Quand l'art et la technologie ne se rencontrent pas…

Dans le passé, ce qui a permis aux artistes de se démarquer, c’était leur capacité à suivre de près l’évolution de leur époque, à créer des tendances et à intégrer des avancées philosophiques et technologiques dans leurs œuvres. N'était-ce pas cela qui a façonné les grands mouvements artistiques ? Par exemple, les lois de Newton ont trouvé leur écho dans l’art et la philosophie, influençant

Par Sırma Parman
Publié en Novembre 2024

Dans le passé, ce qui a permis aux artistes de se démarquer, c’était leur capacité à suivre de près l’évolution de leur époque, à créer des tendances et à intégrer des avancées philosophiques et technologiques dans leurs œuvres. N'était-ce pas cela qui a façonné les grands mouvements artistiques ? Par exemple, les lois de Newton ont trouvé leur écho dans l’art et la philosophie, influençant l'humanisme. Plus tard, la théorie quantique a eu des répercussions similaires. Pourtant, aujourd'hui, la rapidité avec laquelle la technologie évolue, notamment avec l'intelligence artificielle, semble à peine se refléter dans l'art contemporain.

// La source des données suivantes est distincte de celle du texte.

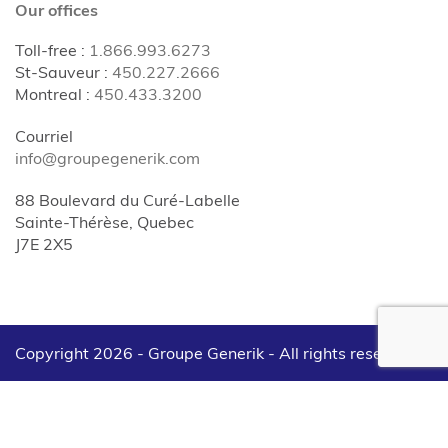
Our offices
Toll-free
:
1.866.993.6273
St-Sauveur
:
450.227.2666
Montreal
:
450.433.3200
Courriel
info@groupegenerik.com
88 Boulevard du Curé-Labelle
Sainte-Thérèse, Quebec
J7E 2X5
Copyright 2026 - Groupe Generik -
All rights reserved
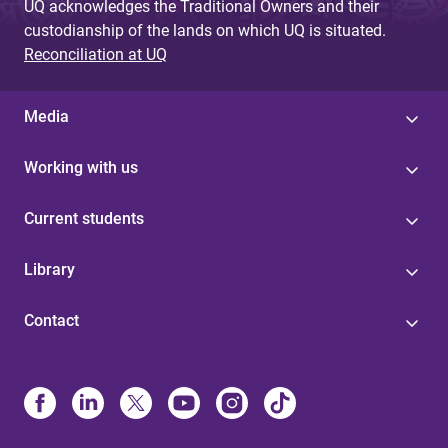
UQ acknowledges the Traditional Owners and their
custodianship of the lands on which UQ is situated.
Reconciliation at UQ
Media
Working with us
Current students
Library
Contact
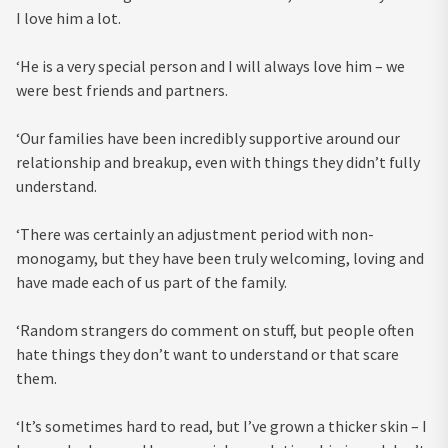
I love him a lot.
‘He is a very special person and I will always love him – we
were best friends and partners.
‘Our families have been incredibly supportive around our
relationship and breakup, even with things they didn’t fully
understand.
‘There was certainly an adjustment period with non-
monogamy, but they have been truly welcoming, loving and
have made each of us part of the family.
‘Random strangers do comment on stuff, but people often
hate things they don’t want to understand or that scare
them.
‘It’s sometimes hard to read, but I’ve grown a thicker skin – I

Même si des artistes comme Refik Anadol connaissent une ascension fulgurante grâce à leur utilisation novatrice de la technologie, ils restent des exceptions. La majorité des artistes continue de privilégier des outils plus traditionnels. Cela s'explique en partie par des préoccupations éthiques. Certains créateurs voient l'intelligence artificielle comme une menace, comme l’a montré la polémique autour de l’utilisation de l’IA dans la conception d’affiches de films. Mais ici, il ne s'agit pas de céder l'art à l'IA. Il s'agit plutôt de se demander pourquoi tant d'artistes semblent ignorer des tendances comme l'analyse de données, le machine learning ou la visualisation de données.

Est-ce parce que leur formation ne leur donne pas les compétences nécessaires ? Les artistes formés de manière classique peuvent avoir du mal à s'adapter. Or, ceux issus de formations plus contemporaines, comme Anadol, y parviennent mieux.

À travers l’histoire, les artistes qui se sont détachés des nouvelles tendances ont souvent disparu. Ceux qui sont devenus les légendes de l'art moderne, comme Picasso, ont rapidement capté et intégré ces innovations. Pensez à son célèbre tableau Les Demoiselles dAvignon : chaque Demoiselle dans cette œuvre représente une période de l'histoire de l'art. Mais l'une d'elles, inspirée par un masque africain, anticipait l'avenir de l'art. Picasso, même en ne prédisant pas exactement l'impact de cette influence, montrait une ouverture aux nouveautés.

C'est pourquoi il est surprenant de voir l’hésitation de nombreux artistes contemporains face à la technologie. Je m’étonne aussi du fait que beaucoup d’artistes femmes semblent suivre la voie de Tracey Emin, privilégiant des matériaux « féminins » comme le tissu, le fil et l’aiguille, pour exprimer la sensibilité féminine. Pourtant, les débats autour de l’identité féminine ont évolué, et il est possible d’aborder ces questions d’une manière beaucoup plus créative et contemporaine. Bien sûr, il y a des femmes artistes qui ne craignent pas la technologie, comme Sougwen Chung. Son travail explore la collaboration entre l'humain et la machine, redéfinissant ainsi le rôle de l’artiste dans un monde technologique.

Dans son essence, l’art contemporain se fonde sur des œuvres dotées de profondeur philosophique, sociologique et politique. Mais est-ce encore le cas aujourd'hui ? Si la technologie a un tel impact sur tous ces domaines, pourquoi ne pas la voir comme un élément à part entière de l'art ? Nous vivons tous déjà avec l'IA, que nous l'ayons voulu ou non, elle influence nos façons de faire.

La science évolue, les anciennes théories sont remplacées par de nouvelles, la technologie change et influence la philosophie et la manière de penser. Ces changements philosophiques stimulent d’abord l’art, la littérature, et le cinéma. Ils touchent ensuite le public à travers ces œuvres. Prenons la théorie quantique : ce n’est pas par les scientifiques que le grand public l’a découverte, mais grâce aux artistes et aux philosophes qui ont traduit ces concepts en œuvres accessibles. Mais aujourd'hui, cette chaîne de transmission semble rompue.